- **Directions for this task**
Copy out the data below verbatim, from its start through the line that contains "title Great Expectations [590, 41, 1359, 89]".

- **Extracted records**
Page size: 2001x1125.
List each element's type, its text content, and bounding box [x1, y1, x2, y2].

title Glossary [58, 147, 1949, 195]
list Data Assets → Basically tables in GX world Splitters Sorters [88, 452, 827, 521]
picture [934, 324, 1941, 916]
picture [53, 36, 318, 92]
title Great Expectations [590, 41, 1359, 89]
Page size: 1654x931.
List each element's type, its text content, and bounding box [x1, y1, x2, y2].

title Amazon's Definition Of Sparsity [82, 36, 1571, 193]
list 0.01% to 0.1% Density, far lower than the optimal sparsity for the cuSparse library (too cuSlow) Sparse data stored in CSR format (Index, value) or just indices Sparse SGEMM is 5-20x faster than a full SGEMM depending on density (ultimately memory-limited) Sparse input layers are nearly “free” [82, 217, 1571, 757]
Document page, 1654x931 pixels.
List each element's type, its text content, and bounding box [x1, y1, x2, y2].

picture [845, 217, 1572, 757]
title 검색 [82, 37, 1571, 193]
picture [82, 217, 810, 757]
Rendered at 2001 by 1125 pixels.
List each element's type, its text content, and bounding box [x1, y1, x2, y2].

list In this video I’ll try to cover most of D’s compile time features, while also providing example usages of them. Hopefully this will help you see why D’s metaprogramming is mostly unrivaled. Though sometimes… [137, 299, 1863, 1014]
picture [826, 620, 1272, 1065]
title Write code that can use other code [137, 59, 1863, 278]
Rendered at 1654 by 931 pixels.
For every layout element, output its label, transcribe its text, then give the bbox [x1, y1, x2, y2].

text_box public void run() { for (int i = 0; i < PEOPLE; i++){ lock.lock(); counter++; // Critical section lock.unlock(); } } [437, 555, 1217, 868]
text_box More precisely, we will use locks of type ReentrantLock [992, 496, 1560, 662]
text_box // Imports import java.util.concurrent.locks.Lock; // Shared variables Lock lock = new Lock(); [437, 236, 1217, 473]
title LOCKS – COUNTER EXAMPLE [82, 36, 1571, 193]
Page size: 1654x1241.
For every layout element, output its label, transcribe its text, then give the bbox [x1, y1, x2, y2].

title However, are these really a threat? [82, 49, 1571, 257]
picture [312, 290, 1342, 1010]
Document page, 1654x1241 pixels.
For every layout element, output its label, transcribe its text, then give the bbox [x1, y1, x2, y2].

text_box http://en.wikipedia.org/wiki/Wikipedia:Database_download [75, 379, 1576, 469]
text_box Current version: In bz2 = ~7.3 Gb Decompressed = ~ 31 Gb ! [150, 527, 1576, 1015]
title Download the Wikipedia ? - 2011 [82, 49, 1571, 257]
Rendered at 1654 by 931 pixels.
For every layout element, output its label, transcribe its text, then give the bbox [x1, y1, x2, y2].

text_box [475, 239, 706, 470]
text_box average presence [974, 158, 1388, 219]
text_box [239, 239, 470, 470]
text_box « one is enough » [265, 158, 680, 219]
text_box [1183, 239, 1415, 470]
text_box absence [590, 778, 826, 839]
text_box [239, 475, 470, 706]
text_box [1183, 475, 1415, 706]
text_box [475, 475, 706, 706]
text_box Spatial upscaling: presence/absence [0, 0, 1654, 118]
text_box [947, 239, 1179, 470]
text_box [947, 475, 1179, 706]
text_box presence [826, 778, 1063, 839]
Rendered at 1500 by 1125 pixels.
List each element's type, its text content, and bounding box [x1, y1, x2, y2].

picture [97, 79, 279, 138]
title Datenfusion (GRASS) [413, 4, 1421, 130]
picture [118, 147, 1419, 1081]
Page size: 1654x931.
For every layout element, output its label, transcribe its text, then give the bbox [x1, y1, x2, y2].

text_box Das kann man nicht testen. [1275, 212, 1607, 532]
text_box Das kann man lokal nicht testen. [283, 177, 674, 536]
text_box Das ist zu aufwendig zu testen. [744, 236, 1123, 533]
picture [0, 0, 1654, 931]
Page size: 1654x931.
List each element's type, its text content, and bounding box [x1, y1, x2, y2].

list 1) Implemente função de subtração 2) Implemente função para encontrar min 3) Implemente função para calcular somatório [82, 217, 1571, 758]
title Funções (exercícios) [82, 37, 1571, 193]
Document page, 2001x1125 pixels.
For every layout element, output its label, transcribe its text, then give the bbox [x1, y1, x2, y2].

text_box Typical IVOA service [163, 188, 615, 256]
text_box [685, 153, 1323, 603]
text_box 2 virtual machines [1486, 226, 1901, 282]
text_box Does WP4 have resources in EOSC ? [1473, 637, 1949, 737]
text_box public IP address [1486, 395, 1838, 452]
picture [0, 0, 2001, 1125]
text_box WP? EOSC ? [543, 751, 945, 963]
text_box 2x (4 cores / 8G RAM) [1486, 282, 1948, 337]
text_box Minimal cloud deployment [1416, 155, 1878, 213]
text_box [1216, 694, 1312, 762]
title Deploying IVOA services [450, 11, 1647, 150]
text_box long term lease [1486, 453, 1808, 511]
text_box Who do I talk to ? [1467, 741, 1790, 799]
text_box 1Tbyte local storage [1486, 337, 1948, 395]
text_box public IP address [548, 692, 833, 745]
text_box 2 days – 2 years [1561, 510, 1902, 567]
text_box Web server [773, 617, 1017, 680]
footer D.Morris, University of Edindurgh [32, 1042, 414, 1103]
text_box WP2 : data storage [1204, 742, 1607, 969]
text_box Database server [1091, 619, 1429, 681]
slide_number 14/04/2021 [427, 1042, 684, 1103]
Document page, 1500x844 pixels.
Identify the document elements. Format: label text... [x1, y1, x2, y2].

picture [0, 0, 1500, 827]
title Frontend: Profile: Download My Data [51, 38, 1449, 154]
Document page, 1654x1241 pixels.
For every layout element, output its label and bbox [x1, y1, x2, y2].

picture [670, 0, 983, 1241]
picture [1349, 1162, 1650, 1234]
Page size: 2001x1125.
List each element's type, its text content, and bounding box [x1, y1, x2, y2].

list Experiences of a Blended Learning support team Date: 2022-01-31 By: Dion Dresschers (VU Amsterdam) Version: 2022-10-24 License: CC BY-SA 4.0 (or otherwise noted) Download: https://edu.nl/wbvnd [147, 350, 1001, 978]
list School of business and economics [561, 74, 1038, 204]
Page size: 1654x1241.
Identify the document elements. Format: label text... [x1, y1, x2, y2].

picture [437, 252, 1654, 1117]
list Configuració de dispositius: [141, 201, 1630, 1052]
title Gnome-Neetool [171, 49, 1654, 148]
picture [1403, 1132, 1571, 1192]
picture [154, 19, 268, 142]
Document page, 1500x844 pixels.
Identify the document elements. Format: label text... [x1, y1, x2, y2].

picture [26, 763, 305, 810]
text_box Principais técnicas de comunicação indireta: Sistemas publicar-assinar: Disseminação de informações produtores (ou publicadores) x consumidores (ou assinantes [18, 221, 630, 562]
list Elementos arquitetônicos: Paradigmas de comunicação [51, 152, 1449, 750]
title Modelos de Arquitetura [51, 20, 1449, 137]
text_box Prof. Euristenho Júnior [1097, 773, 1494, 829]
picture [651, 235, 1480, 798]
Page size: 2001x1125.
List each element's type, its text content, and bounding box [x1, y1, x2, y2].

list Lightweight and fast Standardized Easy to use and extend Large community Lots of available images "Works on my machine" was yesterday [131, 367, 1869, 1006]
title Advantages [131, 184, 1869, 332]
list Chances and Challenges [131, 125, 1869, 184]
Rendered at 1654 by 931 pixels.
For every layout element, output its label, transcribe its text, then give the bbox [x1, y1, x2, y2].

- **Task result**
Page size: 2001x1125.
List each element's type, its text content, and bounding box [x1, y1, x2, y2].

title Glossary [58, 147, 1949, 195]
list Data Assets → Basically tables in GX world Splitters Sorters [88, 452, 827, 521]
picture [934, 324, 1941, 916]
picture [53, 36, 318, 92]
title Great Expectations [590, 41, 1359, 89]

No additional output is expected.